On formally real fields

We can define formally real fields entirely algebraically.

• The field is characteristic zero
• For all sums of squares equal to zero $x^2+y^2=0$ it is the case that $x,y$=0

A proper zero sum of squares is a sum of squares $x^2+y^2=0$ such that $x,y\ne 0$. These are used to define formally real fields. This is reminiscent of the idea of a zero divisor $ab=0$ such that $a$=$b$ used to define integral domains. All formally real fields are of course integral domains as well, so they also have no proper zero divisors.

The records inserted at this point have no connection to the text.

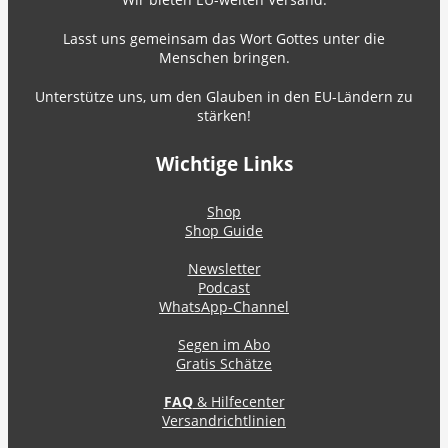
Lasst uns gemeinsam das Wort Gottes unter die
Menschen bringen.
Unterstütze uns, um den Glauben in den EU-Ländern zu
stärken!
Wichtige Links
Shop
Shop Guide
Newsletter
Podcast
WhatsApp-Channel
Segen im Abo
Gratis Schätze
FAQ
& Hilfecenter
Versandrichtlinien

The simplest counter example is the set of Gaussian rationals $\mathbb{Q}(i)$ which is not a formally real field because $i^2 + 1^2 = 0$ That is to say that {1,i} together form a proper zero sum of their squares. The complex numbers $\mathbb{C}$ of course also do not form a formally real field for the same reason. It is easy to see that if a given field has a subfield that is not formally real, then it is not formally real itself. This means that being formally real is subfield closed.

Theorem. no algebraically closed field is formally real

This follows from that fact that $\mathbb{Q}(i)$ is a non-real subfield of any characteristic zero algebraically closed field. Since the property of being formally real is subfield closed, this demonstrates that the field is not closed.

The purpose of spending so much time on this concept, is that it is fundamental to the definition of an ordered field. A given field can only be ordered only if it is formally real. As a result, we have a concept of order theory that emerges purely from commutative algebra.

The possibility of different orderings: if a given field is an algebraic extension of its prime subfield then it can ordered in a unique manner. The ordering of the formally real field in this case is determined by its embedding within the totally ordered field of real numbers. The resulting ordered field is archimedean by this embedding. The rational numbers $\mathbb{Q}$ as well as real algebaric number fields like $\mathbb{Q}(\sqrt{2})$, $\mathbb{Q}(\sqrt{3})$, $\mathbb{Q}(\sqrt{2},\sqrt{3})$, and so on are all standard ordered in this way.

Therefore in order for a given formally real field to have multiple orderings it must have at least one transcendental element in it with respect to a subfield. The simplest example is $\mathbb{Q}(x)$ the field of rational functions over the rational numbers. This is a transcendental extension because the variable $x$ is transcendental. Two different orderings are $\mathbb{Q}(e)$ and $\mathbb{Q}(\infty)$. These are a isomorphic as fields, but different as ordered fields as one is archimedean and the other is not. Everyone knows that $e$ is a transcendental number, but not everyone knows that $\infty$ and related numbers are also transcendental in an ordered field. This similarity is seen here, as an infinite transcendental and a finite transcendental number are indistinguishable algebraically and only distinguished through the ordering.

As a result we see three different cases: (1) fields that cannot be ordered like $\mathbb{Q}(i)$, $\mathbb{C}$, etc which are not formally real, (2) fields that can be uniquely ordered which are algebraic extensions of the rational numbers, and (3) other fields that can be ordered in multiple different ways like the field of rational functions over the rational numbers. This addresses the issue of determining how algebraic properties determine orderings.